Porting a Linux Container (LXC) to Docker might seem like a straightforward task given that both are containerization technologies. However, there are several caveats and pitfalls that one should be aware of before attempting this process.

LXC and Docker are both used to create and manage containers, but they operate on different underlying principles. LXC is more of a lightweight virtualization method that provides an environment similar to a full-fledged virtual machine. Docker, on the other hand, is a platform for developing, shipping, and running applications inside containers, optimized for microservices and cloud-native applications.
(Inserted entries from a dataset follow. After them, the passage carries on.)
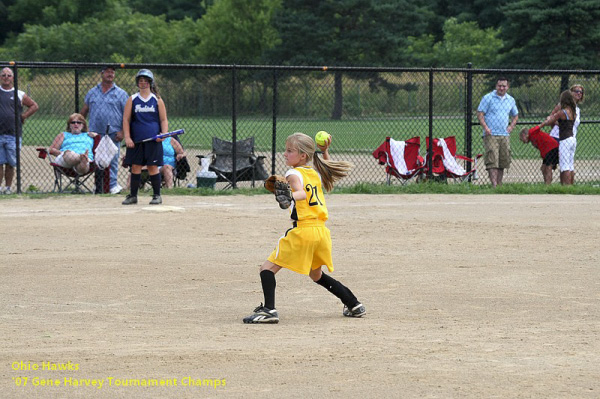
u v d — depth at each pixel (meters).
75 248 29.00
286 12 152.88
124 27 165.50
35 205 39.28
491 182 48.38
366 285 23.61
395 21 154.50
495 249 29.27
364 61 152.38
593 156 70.50
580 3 136.00
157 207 38.41
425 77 151.75
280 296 22.48
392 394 13.34
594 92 99.31
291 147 19.72
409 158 48.38
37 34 159.62
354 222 34.94
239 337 17.58
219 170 46.88
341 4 147.62
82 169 43.47
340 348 16.47
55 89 108.69
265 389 13.59
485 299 21.81
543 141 48.38
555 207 39.78
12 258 27.14
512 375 14.43
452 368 14.88
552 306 20.95
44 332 17.98
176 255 27.86
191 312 20.44
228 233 32.12
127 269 25.55
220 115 121.12
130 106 38.88
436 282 23.94
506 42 148.50
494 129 47.78
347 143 81.88
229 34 172.75
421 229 33.31
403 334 17.88
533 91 124.00
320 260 19.70
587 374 14.52
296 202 19.47
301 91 133.38
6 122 43.66
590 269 25.86
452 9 198.62
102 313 20.14
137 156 39.03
Here are the key issues to be aware of when porting an LXC container to Docker:

• Different Container Philosophies:
  • LXC containers are closer to traditional virtual machines, providing a more complete operating system environment.
  • Docker containers are designed to run a single application or service, following a microservice architecture.

• File System Differences:
  • LXC uses a full OS filesystem, while Docker uses layered filesystems.
  • You may need to manually adjust file paths and configurations when moving to Docker.

• Process Management:
  • LXC containers manage multiple processes similarly to a traditional Linux environment.
  • Docker is designed to run a single process per container. This might require refactoring of the services running in the LXC container.

• Networking:
  • LXC networking configurations can be complex and highly customized.
  • Docker abstracts much of the networking and provides simpler, yet different, networking options which might require reconfiguration.

• Security Contexts:
  • LXC provides a more traditional Linux security model.
  • Docker has a different security model, with its own set of user namespaces, capabilities, and SELinux/AppArmor profiles, which might affect how applications behave.

• Resource Allocation:
  • LXC provides finer control over resource allocation (CPU, memory, etc.).
  • Docker abstracts and automates much of this, which could lead to different performance characteristics.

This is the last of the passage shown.